Document excerpt:
= = = =
Tag Archives: microgravity

Space is a (more dangerous) place

New results of space shuttle research on bacteria has ominous implications. People get weaker in microgravity and have to exercise like crazy just to retain their normal health. But that same microgravity makes Salmonella typhimurium bacteria more virulent. The researchers say the finding might help them concoct new treatments for infections from the bug here on the ground. They probably also better be thinking about this new danger for already-impaired people out in the black.

Almost zero G

Famed physicist Stephen Hawking, advocate of humanity migrating into the solar system and beyond, will soon get his first experience with microgravity in a Boeing 727 on a parabolic flight:

"To be allowed to carry Prof. Hawking, Zero-G needed to obtain a unique certificate from the Federal Aviation Administration (FAA)–no one has ever flown a disabled person in weightlessness before. Prof. Hawking will be accompanied by a team of three doctors and at least two of the Cambridge professor’s experienced caregivers."

I had the chance for a similar flight out of Houston a few years before I retired, but passed on it. I get rather seriously seasick, and sometimes airsick, and while I would jump at an opportunity to go into space, a minute or less in microgravity (bookended by a stomach-churning 1.8 Gs) hardly seems worth it. Though it does look like fun.

UPDATE  Post-flight, Hawking tells the BBC: "It was amazing.The zero-G part was wonderful and the higher-G part was no problem. I could have gone on and on. Space, here I come!"
= = = =
[Stored data entries]
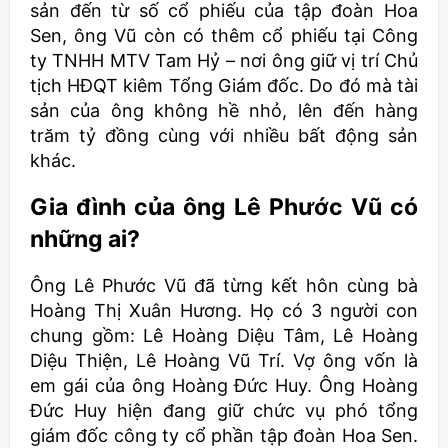
sản đến từ số cổ phiếu của tập đoàn Hoa
Sen, ông Vũ còn có thêm cổ phiếu tại Công
ty TNHH MTV Tam Hỷ – nơi ông giữ vị trí Chủ
tịch HĐQT kiêm Tổng Giám đốc. Do đó mà tài
sản của ông không hề nhỏ, lên đến hàng
trăm tỷ đồng cùng với nhiều bất động sản
khác.
Gia đình của ông Lê Phước Vũ có
những ai?
Ông Lê Phước Vũ đã từng kết hôn cùng bà
Hoàng Thị Xuân Hương. Họ có 3 người con
chung gồm: Lê Hoàng Diệu Tâm, Lê Hoàng
Diệu Thiện, Lê Hoàng Vũ Trí. Vợ ông vốn là
em gái của ông Hoàng Đức Huy. Ông Hoàng
Đức Huy hiện đang giữ chức vụ phó tổng
giám đốc công ty cổ phần tập đoàn Hoa Sen.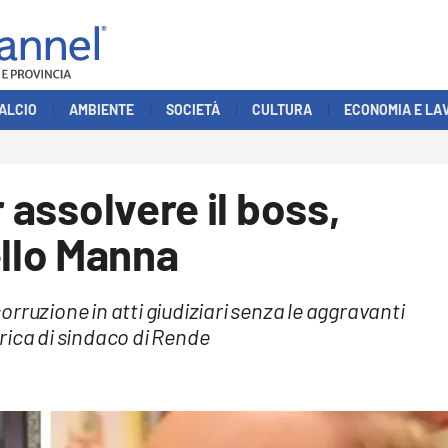
ALCIO
AMBIENTE
SOCIETÀ
CULTURA
ECONOMIA E LA
r assolvere il boss,
llo Manna
 corruzione in atti giudiziari senza le aggravanti
rica di sindaco di Rende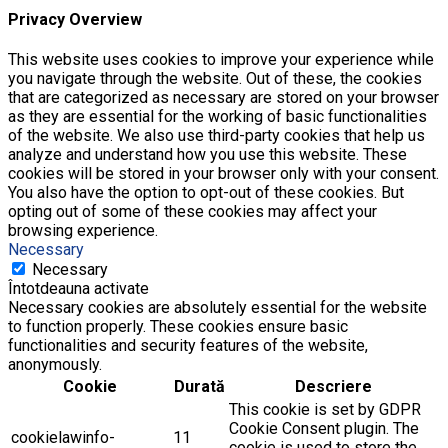
Privacy Overview
This website uses cookies to improve your experience while
you navigate through the website. Out of these, the cookies
that are categorized as necessary are stored on your browser
as they are essential for the working of basic functionalities
of the website. We also use third-party cookies that help us
analyze and understand how you use this website. These
cookies will be stored in your browser only with your consent.
You also have the option to opt-out of these cookies. But
opting out of some of these cookies may affect your
browsing experience.
Necessary
Necessary
Întotdeauna activate
Necessary cookies are absolutely essential for the website
to function properly. These cookies ensure basic
functionalities and security features of the website,
anonymously.
Cookie
Durată
Descriere
This cookie is set by GDPR
Cookie Consent plugin. The
cookielawinfo-
11
cookie is used to store the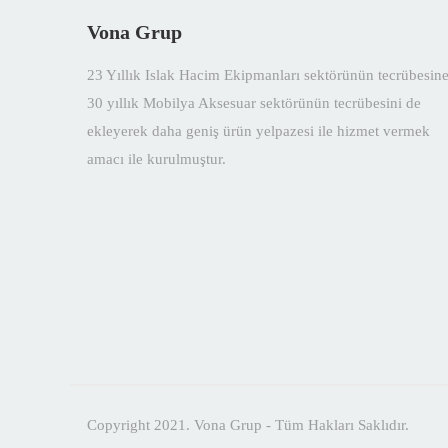
Vona Grup
23 Yıllık Islak Hacim Ekipmanları sektörünün tecrübesin
30 yıllık Mobilya Aksesuar sektörünün tecrübesini de
ekleyerek daha geniş ürün yelpazesi ile hizmet vermek
amacı ile kurulmuştur.
Copyright 2021. Vona Grup - Tüm Hakları Saklıdır.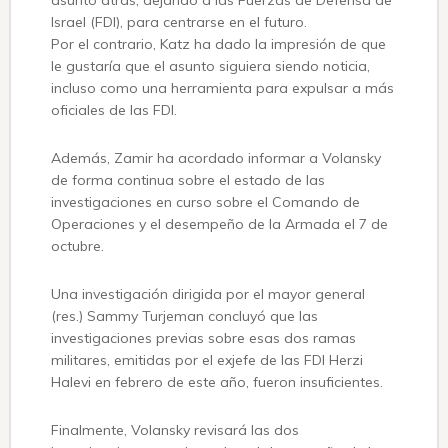
asunto atrás, dejando a las Fuerzas de Defensa de
Israel (FDI), para centrarse en el futuro.
Por el contrario, Katz ha dado la impresión de que
le gustaría que el asunto siguiera siendo noticia,
incluso como una herramienta para expulsar a más
oficiales de las FDI.
Además, Zamir ha acordado informar a Volansky
de forma continua sobre el estado de las
investigaciones en curso sobre el Comando de
Operaciones y el desempeño de la Armada el 7 de
octubre.
Una investigación dirigida por el mayor general
(res.) Sammy Turjeman concluyó que las
investigaciones previas sobre esas dos ramas
militares, emitidas por el exjefe de las FDI Herzi
Halevi en febrero de este año, fueron insuficientes.
Finalmente, Volansky revisará las dos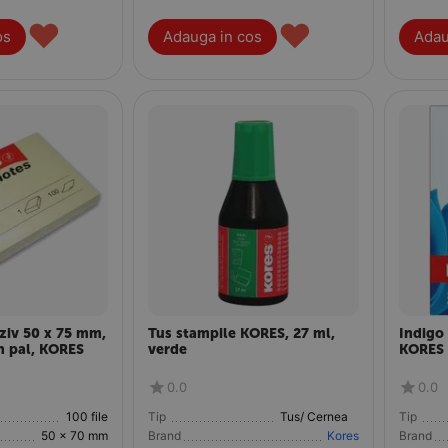
♥
♥
os
Adauga in cos
Adau
ziv 50 x 75 mm,
Tus stampile KORES, 27 ml,
Indigo 
en pal, KORES
verde
KORES
0.0
0.0
100 file
Tip
Tus/ Cerneala/Tusiere
Tip
50 x 70 mm
Brand
Kores
Brand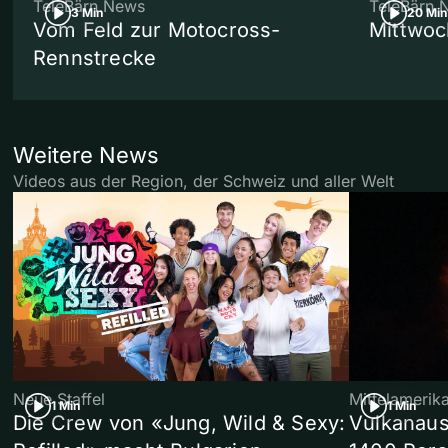
TeleBärn News
TeleBärn 
3 Min
20 Min
Vom Feld zur Motocross-
Mittwoc
Rennstrecke
Weitere News
Videos aus der Region, der Schweiz und aller Welt
Neue Staffel
Mittelamerik
1 Min
1 Min
Die Crew von «Jung, Wild & Sexy:
Vulkanaus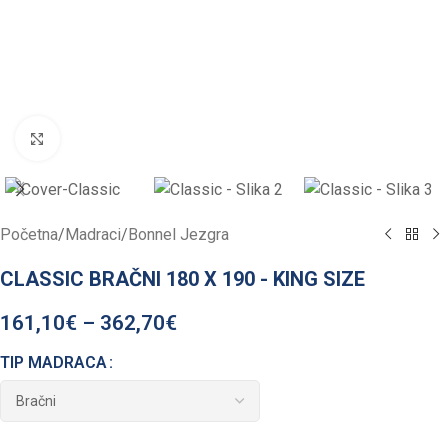
Click to enlarge
Početna
/
Madraci
/
Bonnel Jezgra
CLASSIC BRAČNI 180 X 190 - KING SIZE
161,10
€
–
362,70
€
TIP MADRACA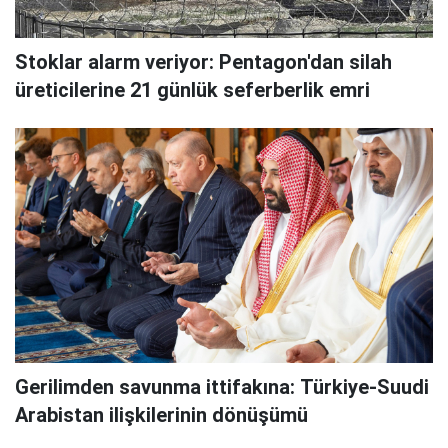
Stoklar alarm veriyor: Pentagon'dan silah
üreticilerine 21 günlük seferberlik emri
Gerilimden savunma ittifakına: Türkiye-Suudi
Arabistan ilişkilerinin dönüşümü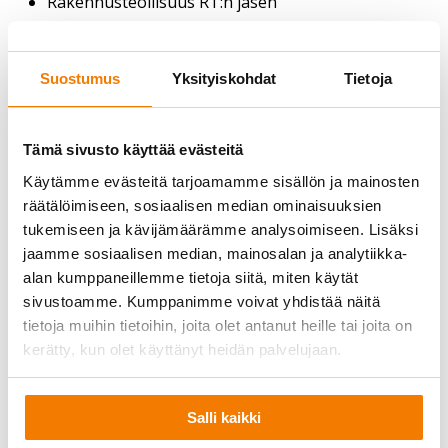
Rakennusteollisuus RT:n jäsen
Suomen Asbesti- ja Pölysaneerausalan liiton (SAP
ry) jäsen
Suostumus
Yksityiskohdat
Tietoja
Tämä sivusto käyttää evästeitä
Käytämme evästeitä tarjoamamme sisällön ja mainosten
räätälöimiseen, sosiaalisen median ominaisuuksien
tukemiseen ja kävijämäärämme analysoimiseen. Lisäksi
jaamme sosiaalisen median, mainosalan ja analytiikka-
Kysy lisää:
alan kumppaneillemme tietoja siitä, miten käytät
sivustoamme. Kumppanimme voivat yhdistää näitä
tietoja muihin tietoihin, joita olet antanut heille tai joita on
Purkutöiden yhteyshenkilöt
kerätty, kun olet käyttänyt heidän palvelujaan.
Salli kaikki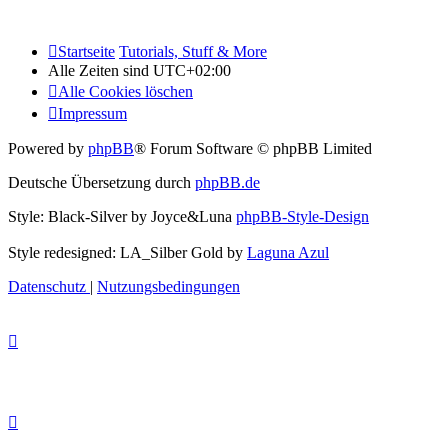
Startseite
Tutorials, Stuff & More
Alle Zeiten sind
UTC+02:00
Alle Cookies löschen
Impressum
Powered by
phpBB
® Forum Software © phpBB Limited
Deutsche Übersetzung durch
phpBB.de
Style: Black-Silver by Joyce&Luna
phpBB-Style-Design
Style redesigned: LA_Silber Gold by
Laguna Azul
Datenschutz
|
Nutzungsbedingungen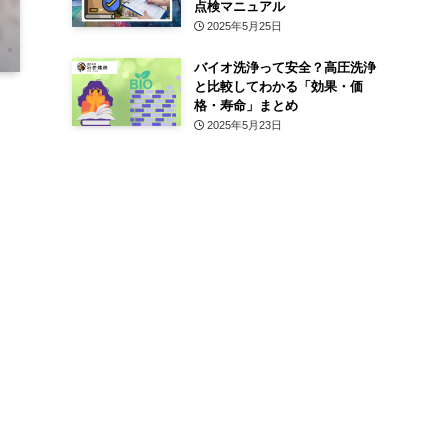
点検マニュアル
2025年5月25日
バイオ洗浄って安全？高圧洗浄
と比較してわかる「効果・価
格・寿命」まとめ
2025年5月23日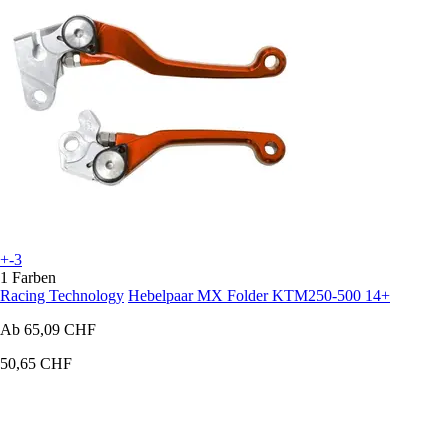
+-3
1 Farben
Racing Technology
Hebelpaar MX Folder KTM250-500 14+
Ab
65,09 CHF
50,65 CHF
= = = =
Task prompt:
List the organizations named in the microgravity posts, leaving out the maker in "Boeing 727" and the "Cambridge" in "Cambridge professor".

Answer below:
- Zero-G
- Federal Aviation Administration (FAA)
- BBC